EXTRAIT DU TEXTE>

□ □ □ □ □ □ □

Vous considérez que cette crise est une opportunité pour repenser notre modèle industriel. Pourquoi ?
Prenons l’exemple du Nissan Qashqai. Le moteur est fabriqué au Japon, la sellerie en Roumanie, la climatisation en France, le lithium et le cobalt qui composent la batterie viennent de Bolivie et du Congo, et l’assemblage est réalisé en Angleterre. Puis les ventes se font majoritairement en Russie et en Afrique du Sud. C’est ça, une chaîne mondialisée. L’une des conséquences est une production qui se fait désormais à flux tendu. Les entreprises industrielles mondialisées produisant pour le marché français se sont spécialisées de par le monde, et les stocks disponibles entre deux étapes de transformation se sont considérablement réduits. Résultat, la chaîne de production mondialisée est tributaire des contraintes locales de chaque pays, et donc très sensible aux aléas. L’enjeu est aujourd’hui de relocaliser les chaînes de production, afin d’être durable en termes de performance économique et de consommation énergétique.
Quel est l’enjeu énergétique pour les industriels français ?
En France, environ 70% de l’énergie consommée par le secteur industriel est d’origine fossile. Or, des études démontrent que d’ici 5 à 10 ans la disponibilité énergétique sera sous tension. En effet, l’Agence Internationale de l’Énergie rapporte qu’un pic de production de pétrole est craint dans la décennie 2020. Étant donné qu’il existe une corrélation très forte entre l’énergie fossile disponible et le PIB, nous devons réduire notre dépendance aux énergies fossiles pour éviter les futures crises économiques dans notre modèle actuel.

□ □ □ □ □ □ □

Entrées de données enregistrées>
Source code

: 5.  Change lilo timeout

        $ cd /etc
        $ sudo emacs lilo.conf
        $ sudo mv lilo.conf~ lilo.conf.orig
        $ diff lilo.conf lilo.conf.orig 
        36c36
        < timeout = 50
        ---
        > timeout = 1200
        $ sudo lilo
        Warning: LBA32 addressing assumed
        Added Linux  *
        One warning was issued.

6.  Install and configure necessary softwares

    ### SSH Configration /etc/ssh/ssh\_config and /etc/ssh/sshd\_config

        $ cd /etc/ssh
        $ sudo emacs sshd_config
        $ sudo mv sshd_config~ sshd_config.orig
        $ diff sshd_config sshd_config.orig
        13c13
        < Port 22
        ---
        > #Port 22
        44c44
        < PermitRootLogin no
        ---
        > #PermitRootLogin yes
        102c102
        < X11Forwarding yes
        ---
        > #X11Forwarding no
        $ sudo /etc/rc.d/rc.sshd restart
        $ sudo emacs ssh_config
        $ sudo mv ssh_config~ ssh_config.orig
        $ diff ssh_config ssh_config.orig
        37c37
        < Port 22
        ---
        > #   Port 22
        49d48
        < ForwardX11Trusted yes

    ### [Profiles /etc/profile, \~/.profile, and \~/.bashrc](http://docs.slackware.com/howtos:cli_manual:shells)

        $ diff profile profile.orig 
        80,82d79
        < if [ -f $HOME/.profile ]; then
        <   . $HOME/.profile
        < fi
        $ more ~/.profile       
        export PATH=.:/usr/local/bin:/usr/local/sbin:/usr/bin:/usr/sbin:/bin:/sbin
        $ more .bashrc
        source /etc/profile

□ □ □ □ □ □ □

VOTRE CONSIGNE> D'après l'extrait sur le modèle industriel, dans quel pays l'assemblage du Nissan Qashqai est-il réalisé ? Les entrées ne jouent aucun rôle dans cette consigne.

RÉPONSE ATTENDUE> En Angleterre.